§ Data section:
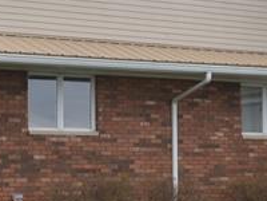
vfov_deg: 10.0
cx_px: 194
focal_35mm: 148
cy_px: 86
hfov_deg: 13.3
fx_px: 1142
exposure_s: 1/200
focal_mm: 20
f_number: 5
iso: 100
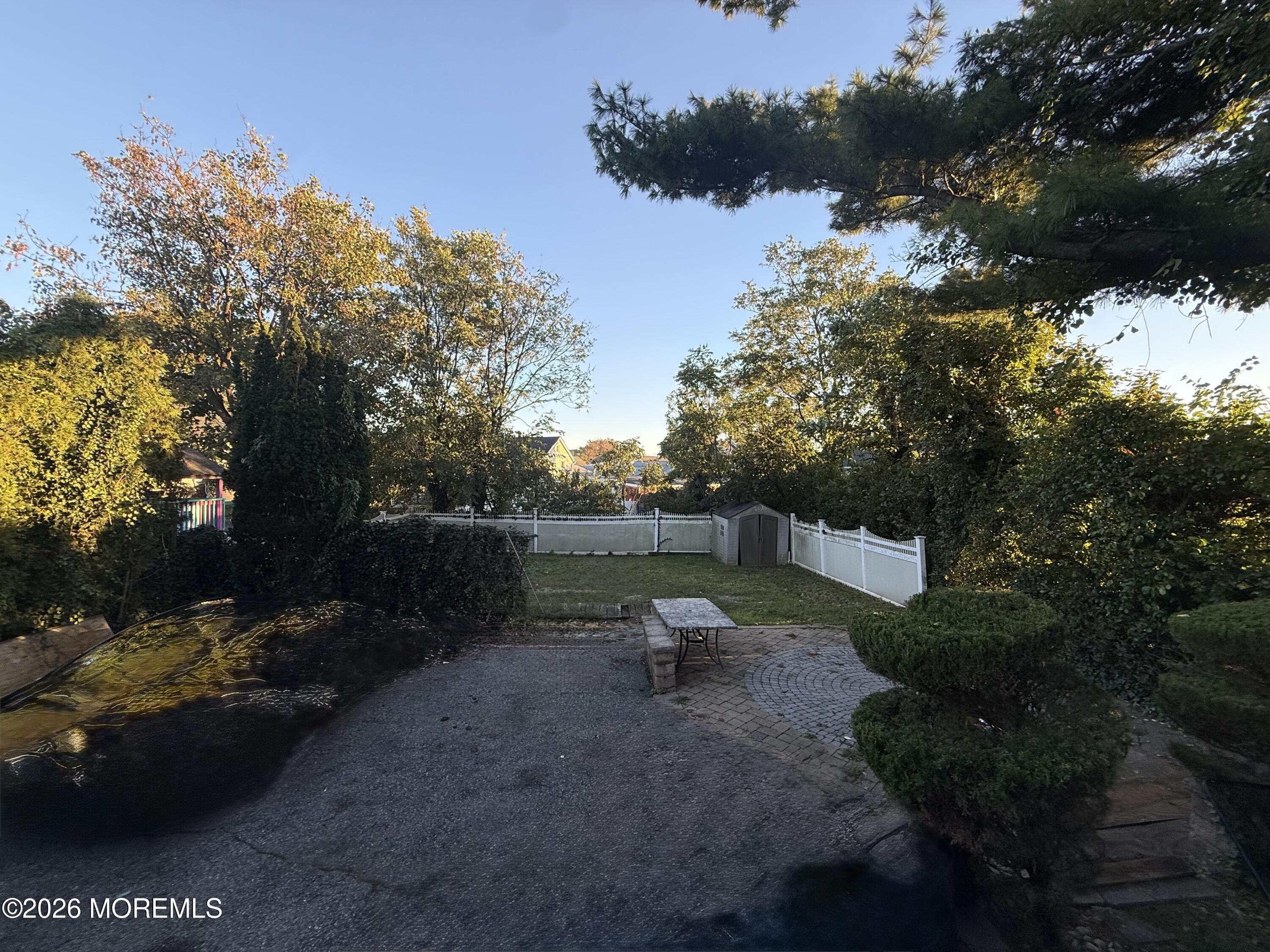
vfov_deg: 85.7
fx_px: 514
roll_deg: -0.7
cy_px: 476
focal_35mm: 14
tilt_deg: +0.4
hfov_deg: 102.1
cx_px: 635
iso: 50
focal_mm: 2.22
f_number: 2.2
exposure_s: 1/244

§ Directive:
Could you print, word for word, the line containing "roll_deg: -0.7" and every line after it through the end of the records, and nothing else?

§ Solved exercise:
roll_deg: -0.7
cy_px: 476
focal_35mm: 14
tilt_deg: +0.4
hfov_deg: 102.1
cx_px: 635
iso: 50
focal_mm: 2.22
f_number: 2.2
exposure_s: 1/244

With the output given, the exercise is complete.